Short task 1 -
Using the transcript, answer each question in a short phrase:
(a) Who was the "Ab Fab" script editor that Jen would reach out to?
(b) What name appears in the line written by the speaker's daughter?
(c) How did the speaker say they used to send things?
Short task 2 - Rewrite the part of the transcript starting with "No, I don't" and going on through "to be free.", putting "sparrow" in place of "bird" each time it occurs.

Given passage -

And it didn't actually end up like this
because I think it must have got better
'cause I've got lots of
red lines through it.
"Go, take this out.
"Hello.
"Hi, I was hereby going
"to launch my global integrated network-"
- Network system.
Bloody system system.
But, you know, that's what
the world's coming to,
I don't wanna be in it.
No, I don't want that.
- "Whereas, I like a bird,"
(laughs) "on the wire."
- Like a bird on the wire.
(audience laughs)
Like a drunk in a midnight choir.
(audience laughs)
I have tried in my way to be free.
- "I know it's not all great and fabulous,
"but it ain't that bad."
- Bad, you know, so come
on, world, cheer up.
It may never bloody happen.
Come on, darling.
- I think you just did it.
- Come on.
- Goes out, comes back, two
fingers. (blows raspberry)
(audience laughs)
"Bubble is gay," it says here.
Bubble is gay?
I never knew that.
What's her girlfriend like?
'Cause she was always a mystery.
We never went too much into Bubble
because it's quite nice
just to have a slightly surreal character.
- Hoover.
Hoover.
Hoover.
- You have to turn it on,
not just make the noise.
(audience laughs)
- "Hello."
This is my daughter, this is
the weirdest thing in that,
there, so obviously I'm
writing and that says,
"Hello. My name is Beatie."
It's obviously my daughter when
she was very small. (laughs)
Just finding it and trying to write on it.
I just think it's all about
little, little ideas really
and little sketches.
And that went on for the first,
I think most of the first
series I wrote like that.
And then the second series I didn't.
And then it became harder.
- [Narrator] When things
did become harder,
Jen would reach out to her dear friend
and "Ab Fab" script editor Ruby Wax.
- Ruby was incredibly useful.
She'll go, "Better line here.
"You need something here."
And then she'd come up with them generally
or write six alternatives.
- Her skirt was so short, the
world was her gynaecologist.
Or, you know, when she did yoga,
she could give herself a
gynaecological examination
from the back.
- A man can look you in the
vagina, but never in the eye.
(audience laughs)
- I used to do a lot of faxing
because that's how we sent things.
- Jennifer would sometimes say,
"Fix this line, bump this up.
"I don't know what I'm talking about."
So then I'd know to get to it.
So this is, she said,
"Dear Rube, sorry I
didn't call on Saturday,
"but got involved at a horse show."
She's a hor-
"However, script not
very good as a result."
- Oh, blaming the horse show already.
"Need help."
- "Urgent. Subject matters are huntin'."
- "Shootin', fishin'."
And I remember thinking,
"I must do something about
huntin', shootin', fishin',"
because Madonna (laughs)
Madonna had married Guy Richie,
I think, and done a lot of
huntin', shootin', fishin'.
- Madonna has opened up this
world for us now, sweetheart.

Excerpted data -
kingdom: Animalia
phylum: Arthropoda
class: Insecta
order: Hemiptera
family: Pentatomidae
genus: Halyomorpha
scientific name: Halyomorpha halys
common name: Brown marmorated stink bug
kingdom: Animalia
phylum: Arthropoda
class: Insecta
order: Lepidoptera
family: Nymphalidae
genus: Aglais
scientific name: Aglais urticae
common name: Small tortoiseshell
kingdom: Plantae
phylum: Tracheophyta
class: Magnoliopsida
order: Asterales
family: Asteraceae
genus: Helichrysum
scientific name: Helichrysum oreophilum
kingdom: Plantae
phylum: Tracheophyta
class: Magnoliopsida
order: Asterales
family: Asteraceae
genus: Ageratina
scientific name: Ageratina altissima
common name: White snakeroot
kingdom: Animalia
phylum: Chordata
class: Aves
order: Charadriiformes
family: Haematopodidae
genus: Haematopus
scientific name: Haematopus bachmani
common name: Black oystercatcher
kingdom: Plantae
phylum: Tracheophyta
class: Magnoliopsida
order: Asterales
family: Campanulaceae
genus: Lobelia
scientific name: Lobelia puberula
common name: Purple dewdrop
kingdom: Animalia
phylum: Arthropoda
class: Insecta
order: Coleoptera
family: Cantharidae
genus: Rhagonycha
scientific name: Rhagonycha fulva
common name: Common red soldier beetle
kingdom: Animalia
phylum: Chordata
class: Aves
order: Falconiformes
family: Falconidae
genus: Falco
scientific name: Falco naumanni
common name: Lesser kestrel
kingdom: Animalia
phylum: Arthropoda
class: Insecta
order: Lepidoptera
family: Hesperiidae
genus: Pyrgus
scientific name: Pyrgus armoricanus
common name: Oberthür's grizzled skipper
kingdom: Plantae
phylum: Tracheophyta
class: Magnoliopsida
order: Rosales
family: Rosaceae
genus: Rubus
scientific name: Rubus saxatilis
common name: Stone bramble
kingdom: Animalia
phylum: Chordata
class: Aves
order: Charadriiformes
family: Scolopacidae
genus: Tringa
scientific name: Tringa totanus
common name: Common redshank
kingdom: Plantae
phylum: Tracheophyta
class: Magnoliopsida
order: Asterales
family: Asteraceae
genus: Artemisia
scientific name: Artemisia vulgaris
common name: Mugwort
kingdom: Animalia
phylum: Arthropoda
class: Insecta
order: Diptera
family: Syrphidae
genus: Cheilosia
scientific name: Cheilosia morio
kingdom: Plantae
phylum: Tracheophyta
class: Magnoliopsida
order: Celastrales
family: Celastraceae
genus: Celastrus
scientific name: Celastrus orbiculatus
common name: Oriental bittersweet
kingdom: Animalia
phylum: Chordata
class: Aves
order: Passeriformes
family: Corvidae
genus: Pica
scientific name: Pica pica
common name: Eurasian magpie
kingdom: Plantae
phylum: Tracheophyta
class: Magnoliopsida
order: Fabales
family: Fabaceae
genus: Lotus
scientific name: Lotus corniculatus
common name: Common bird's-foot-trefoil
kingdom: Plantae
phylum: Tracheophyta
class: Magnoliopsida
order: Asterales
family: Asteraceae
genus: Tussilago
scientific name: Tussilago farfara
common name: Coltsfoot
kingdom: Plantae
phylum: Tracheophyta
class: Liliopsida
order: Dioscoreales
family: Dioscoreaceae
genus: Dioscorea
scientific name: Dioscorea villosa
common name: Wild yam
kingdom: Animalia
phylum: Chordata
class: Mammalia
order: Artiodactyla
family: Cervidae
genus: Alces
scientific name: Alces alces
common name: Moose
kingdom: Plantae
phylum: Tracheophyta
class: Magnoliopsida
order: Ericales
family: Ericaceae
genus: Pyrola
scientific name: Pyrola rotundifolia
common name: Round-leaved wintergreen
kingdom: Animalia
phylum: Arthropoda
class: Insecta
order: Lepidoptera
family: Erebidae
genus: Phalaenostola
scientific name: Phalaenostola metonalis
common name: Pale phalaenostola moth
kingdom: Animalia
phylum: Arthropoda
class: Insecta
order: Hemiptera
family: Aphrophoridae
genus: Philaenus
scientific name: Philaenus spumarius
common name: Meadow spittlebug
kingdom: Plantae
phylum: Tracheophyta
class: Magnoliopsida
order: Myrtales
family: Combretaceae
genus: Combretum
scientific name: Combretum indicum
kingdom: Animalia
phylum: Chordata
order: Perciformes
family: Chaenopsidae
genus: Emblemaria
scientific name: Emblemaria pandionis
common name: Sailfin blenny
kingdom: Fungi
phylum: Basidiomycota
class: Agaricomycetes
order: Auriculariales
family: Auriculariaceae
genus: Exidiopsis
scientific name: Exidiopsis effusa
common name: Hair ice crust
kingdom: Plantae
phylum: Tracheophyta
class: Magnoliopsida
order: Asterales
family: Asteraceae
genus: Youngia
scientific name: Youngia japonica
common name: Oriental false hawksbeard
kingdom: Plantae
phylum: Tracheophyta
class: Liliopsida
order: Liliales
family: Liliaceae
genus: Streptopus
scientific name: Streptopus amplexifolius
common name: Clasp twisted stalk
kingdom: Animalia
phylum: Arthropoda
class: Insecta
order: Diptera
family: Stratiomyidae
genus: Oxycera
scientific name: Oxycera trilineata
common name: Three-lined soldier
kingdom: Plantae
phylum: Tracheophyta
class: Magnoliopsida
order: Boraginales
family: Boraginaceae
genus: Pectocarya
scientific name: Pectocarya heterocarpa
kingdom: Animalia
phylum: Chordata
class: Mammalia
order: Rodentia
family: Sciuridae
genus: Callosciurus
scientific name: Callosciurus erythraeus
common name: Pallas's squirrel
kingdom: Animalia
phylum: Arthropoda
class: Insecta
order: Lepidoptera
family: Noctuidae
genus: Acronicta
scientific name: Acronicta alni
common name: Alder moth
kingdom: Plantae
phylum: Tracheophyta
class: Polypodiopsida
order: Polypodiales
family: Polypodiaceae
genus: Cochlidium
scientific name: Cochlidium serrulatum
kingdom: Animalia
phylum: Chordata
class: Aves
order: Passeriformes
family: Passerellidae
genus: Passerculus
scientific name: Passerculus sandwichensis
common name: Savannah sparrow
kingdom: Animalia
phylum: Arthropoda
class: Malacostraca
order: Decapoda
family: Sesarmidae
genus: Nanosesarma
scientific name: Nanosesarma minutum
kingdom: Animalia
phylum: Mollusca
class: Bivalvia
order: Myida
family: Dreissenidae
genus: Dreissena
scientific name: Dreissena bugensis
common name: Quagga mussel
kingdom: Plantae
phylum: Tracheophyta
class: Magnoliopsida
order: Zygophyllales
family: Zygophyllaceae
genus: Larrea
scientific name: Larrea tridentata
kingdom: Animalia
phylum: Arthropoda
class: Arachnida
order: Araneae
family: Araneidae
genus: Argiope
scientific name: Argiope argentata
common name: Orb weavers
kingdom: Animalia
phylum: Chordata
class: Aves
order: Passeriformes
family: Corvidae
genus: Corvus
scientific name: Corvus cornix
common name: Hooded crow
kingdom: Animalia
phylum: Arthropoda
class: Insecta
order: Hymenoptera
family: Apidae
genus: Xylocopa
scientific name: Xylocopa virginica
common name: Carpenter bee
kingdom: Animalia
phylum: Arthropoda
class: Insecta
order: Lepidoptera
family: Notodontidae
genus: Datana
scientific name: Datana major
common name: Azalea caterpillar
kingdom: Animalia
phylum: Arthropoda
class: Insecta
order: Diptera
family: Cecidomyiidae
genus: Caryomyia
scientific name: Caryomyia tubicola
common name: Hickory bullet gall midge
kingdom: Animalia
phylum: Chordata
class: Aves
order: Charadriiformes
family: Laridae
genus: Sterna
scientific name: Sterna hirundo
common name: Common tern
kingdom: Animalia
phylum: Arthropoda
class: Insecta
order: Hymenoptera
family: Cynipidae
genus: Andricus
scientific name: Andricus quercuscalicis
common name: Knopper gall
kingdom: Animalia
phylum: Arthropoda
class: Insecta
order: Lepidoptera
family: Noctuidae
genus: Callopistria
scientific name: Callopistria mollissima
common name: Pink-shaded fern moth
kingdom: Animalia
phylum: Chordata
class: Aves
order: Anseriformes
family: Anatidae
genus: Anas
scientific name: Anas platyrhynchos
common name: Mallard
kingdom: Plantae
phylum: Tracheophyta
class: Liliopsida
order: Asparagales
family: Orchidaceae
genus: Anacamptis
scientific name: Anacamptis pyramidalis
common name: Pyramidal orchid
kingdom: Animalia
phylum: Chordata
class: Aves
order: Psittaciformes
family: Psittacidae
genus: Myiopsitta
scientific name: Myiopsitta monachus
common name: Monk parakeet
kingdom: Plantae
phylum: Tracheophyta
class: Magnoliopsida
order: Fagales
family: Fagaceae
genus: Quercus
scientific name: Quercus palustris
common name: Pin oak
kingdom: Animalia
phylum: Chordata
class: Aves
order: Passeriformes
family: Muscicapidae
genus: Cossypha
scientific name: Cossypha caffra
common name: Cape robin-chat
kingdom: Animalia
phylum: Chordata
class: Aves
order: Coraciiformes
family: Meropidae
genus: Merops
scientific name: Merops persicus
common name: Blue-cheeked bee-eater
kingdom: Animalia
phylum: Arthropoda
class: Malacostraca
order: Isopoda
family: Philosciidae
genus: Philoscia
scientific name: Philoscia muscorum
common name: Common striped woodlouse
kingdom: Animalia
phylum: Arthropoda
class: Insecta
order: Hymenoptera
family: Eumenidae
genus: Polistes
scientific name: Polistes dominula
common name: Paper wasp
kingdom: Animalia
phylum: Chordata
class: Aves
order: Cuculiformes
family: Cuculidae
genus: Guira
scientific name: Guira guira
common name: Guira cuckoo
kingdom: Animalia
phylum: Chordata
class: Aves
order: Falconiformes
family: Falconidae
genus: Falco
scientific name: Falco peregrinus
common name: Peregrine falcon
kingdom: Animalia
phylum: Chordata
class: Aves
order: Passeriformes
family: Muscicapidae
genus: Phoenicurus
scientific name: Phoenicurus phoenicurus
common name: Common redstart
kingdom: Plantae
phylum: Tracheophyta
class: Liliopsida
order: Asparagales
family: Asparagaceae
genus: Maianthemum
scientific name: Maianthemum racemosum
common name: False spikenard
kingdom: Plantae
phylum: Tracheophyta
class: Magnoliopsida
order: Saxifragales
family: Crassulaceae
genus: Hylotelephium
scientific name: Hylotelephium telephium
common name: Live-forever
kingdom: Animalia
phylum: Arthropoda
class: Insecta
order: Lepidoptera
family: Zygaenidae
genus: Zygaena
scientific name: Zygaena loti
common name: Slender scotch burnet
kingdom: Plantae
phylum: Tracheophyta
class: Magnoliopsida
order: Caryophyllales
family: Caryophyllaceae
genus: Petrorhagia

Task response 1 -
(a) Ruby Wax
(b) Beatie
(c) By fax

Task response 2 -
No, I don't want that.
- "Whereas, I like a sparrow,"
(laughs) "on the wire."
- Like a sparrow on the wire.
(audience laughs)
Like a drunk in a midnight choir.
(audience laughs)
I have tried in my way to be free.